6. Health Savings Accounts (HSAs) are not health insurance. There are several provisions incentivizing savings with HSAs. This isn’t a bad thing, but HSAs are not health insurance. You buy health insurance because you cannot always predict when you will get sick with a major illness. Even if you raise the maximum pre-tax contribution into health savings accounts, people will still go bankrupt if they develop cancer or have a major accident. If this is the patient empowerment part of the bill, I’m still unimpressed.

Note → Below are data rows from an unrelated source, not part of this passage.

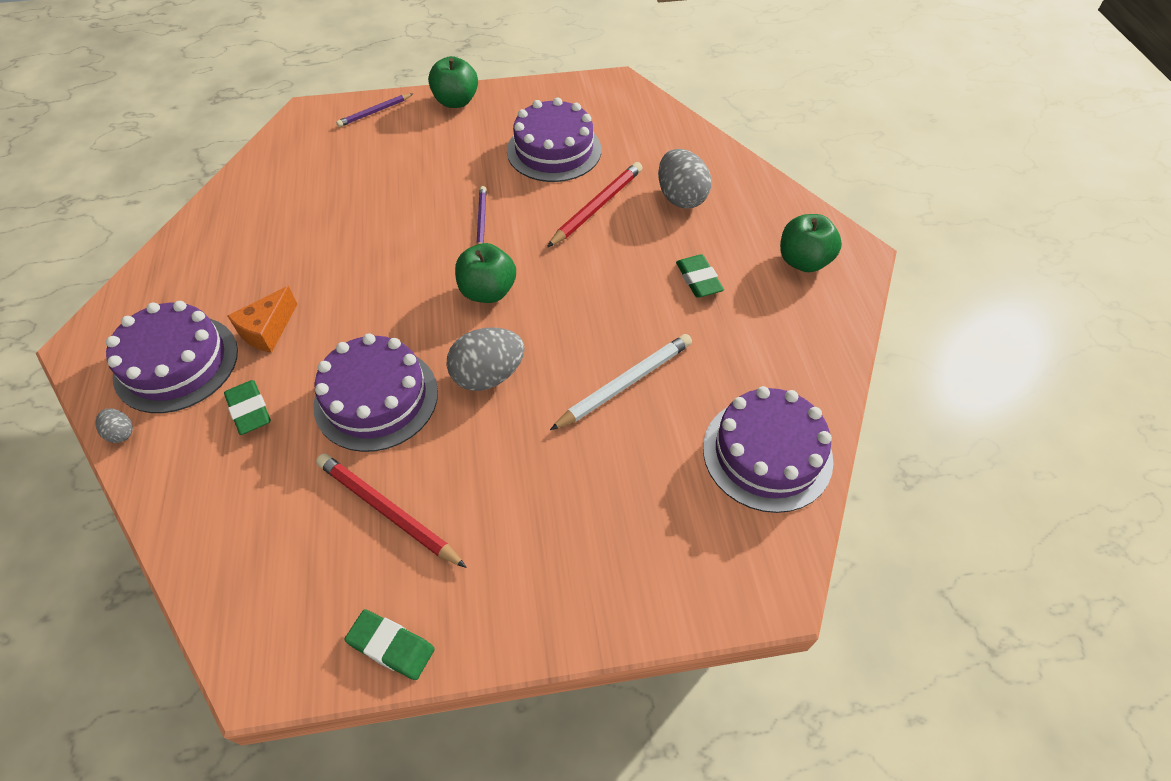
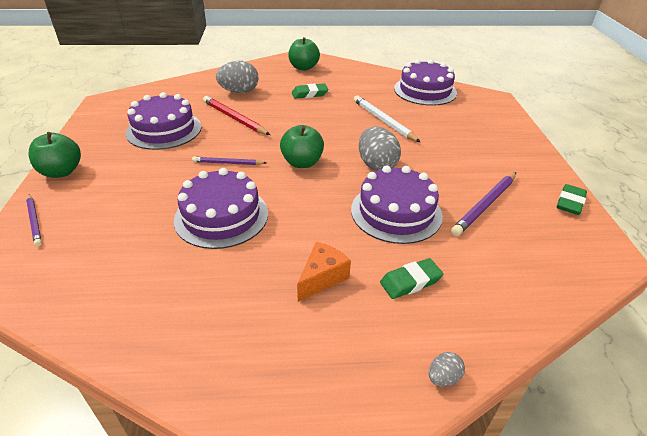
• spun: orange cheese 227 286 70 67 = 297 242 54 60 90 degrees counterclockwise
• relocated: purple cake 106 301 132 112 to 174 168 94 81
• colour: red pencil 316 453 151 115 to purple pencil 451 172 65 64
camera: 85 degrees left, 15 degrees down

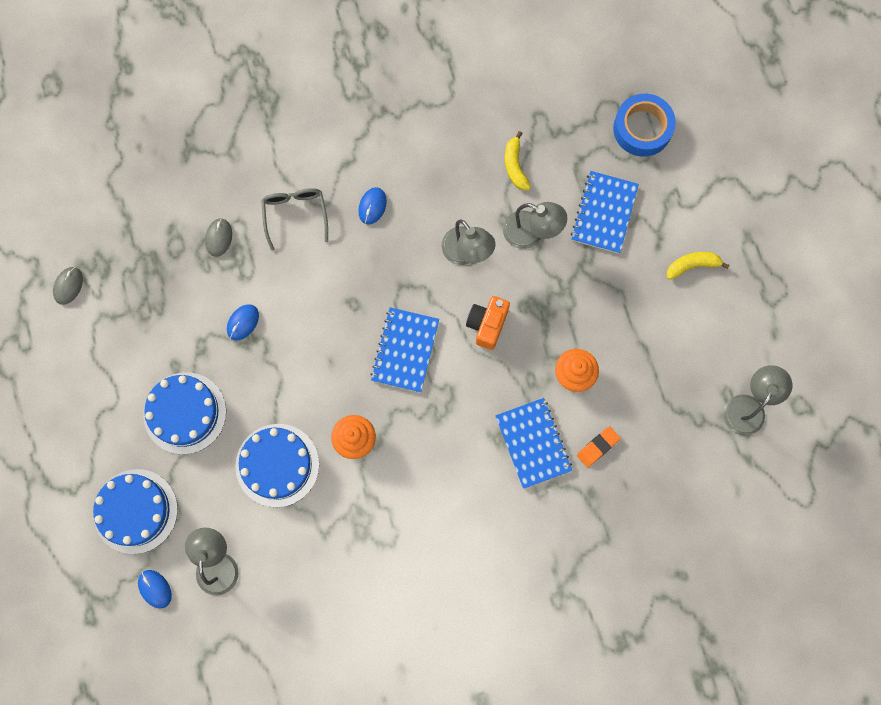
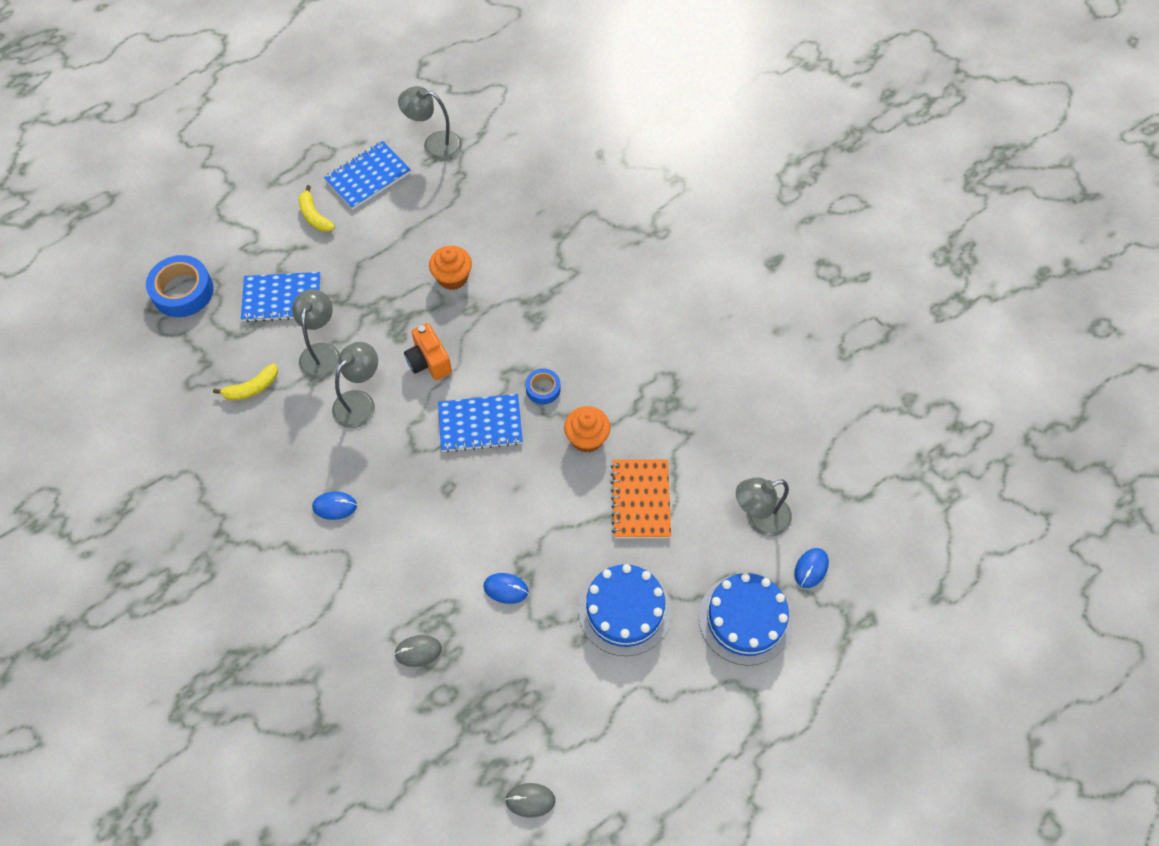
• missing: grey glasses 261 188 67 63
• spun: orange camera 466 296 44 54 = 404 323 48 57 60 degrees clockwise
• relocated: blue notebook 495 398 77 91 to 324 141 87 68
• exchanged: blue cake 235 424 84 83 to orange notebook 611 459 60 79
• missing: orange eraser 577 426 44 41
• appeared: blue tape 525 369 36 35
camera: 110 degrees left, 15 degrees down

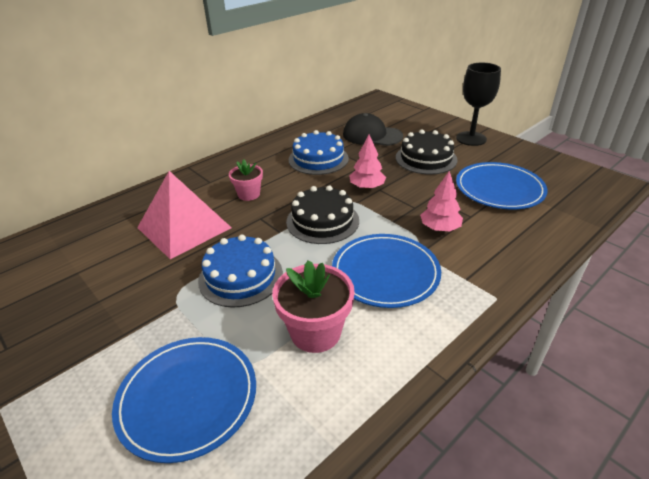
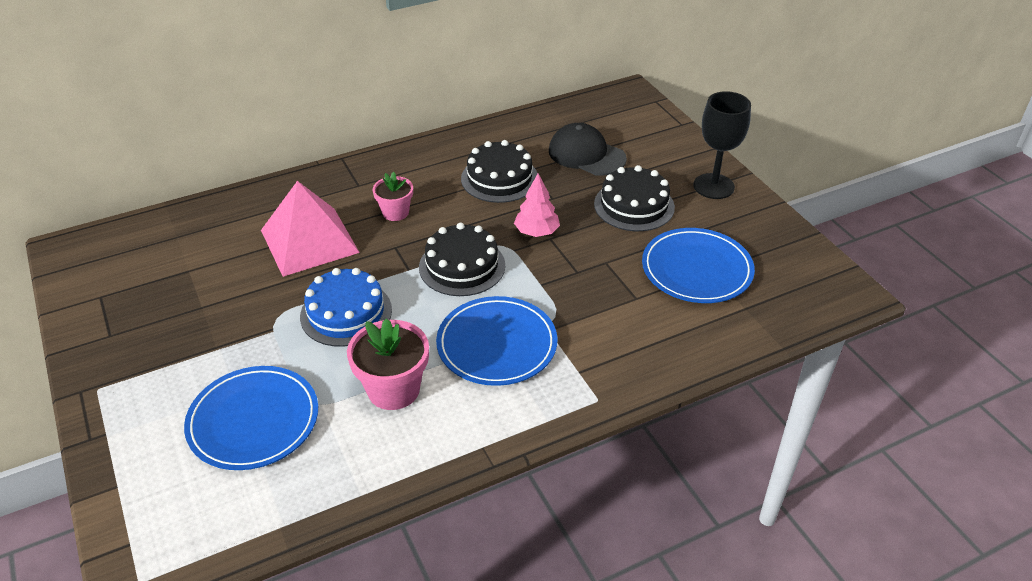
• colour: blue cake 288 130 61 45 to black cake 461 140 77 63
• missing: pink tree 420 171 43 60
camera: 15 degrees right, 5 degrees up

7. “Death Panels” for malpractice claims. In 2009, Sarah Palin claimed on Facebook that her parents or baby with Down Syndrome would need to go before “Obama’s ‘death panel’ so his bureaucrats can decide…whether they are worthy of health care.” This was the Politifact lie of the year; nonetheless, critics continued to complain about the ACA creating government bureaucracies that stand between patients and their doctors. As a physician, I’ve always felt like it was health insurance companies that were standing between me and my patients, but that’s a separate issue. The point is that there were never government death panels and there never will be. But the “Empowering Patients First Act” does create a new government bureaucracy called “Health Care Tribunals” with special judges to hear malpractice lawsuits. This won’t dictate standards of medical care, but it could reduce patients’ abilities to receive compensation when they are harmed by inadequate or inappropriate medical care. According to the proposal, first, a panel of experts (at least half of whom are health care providers) would review a case and decide whether there was “gross negligence.” Health care providers, who remember their own errors, tend to be reticent in calling out the mistakes of others. But creating a legal standard of demonstrating “gross negligence” is more problematic, because it may end up setting a burden of proof that is too high for most patients to receive compensation. It’s telling when anti-government legislators are willing to develop additional bureaucracy to protect their own special interest, but there are better ways to foster necessary tort reform without harming patients.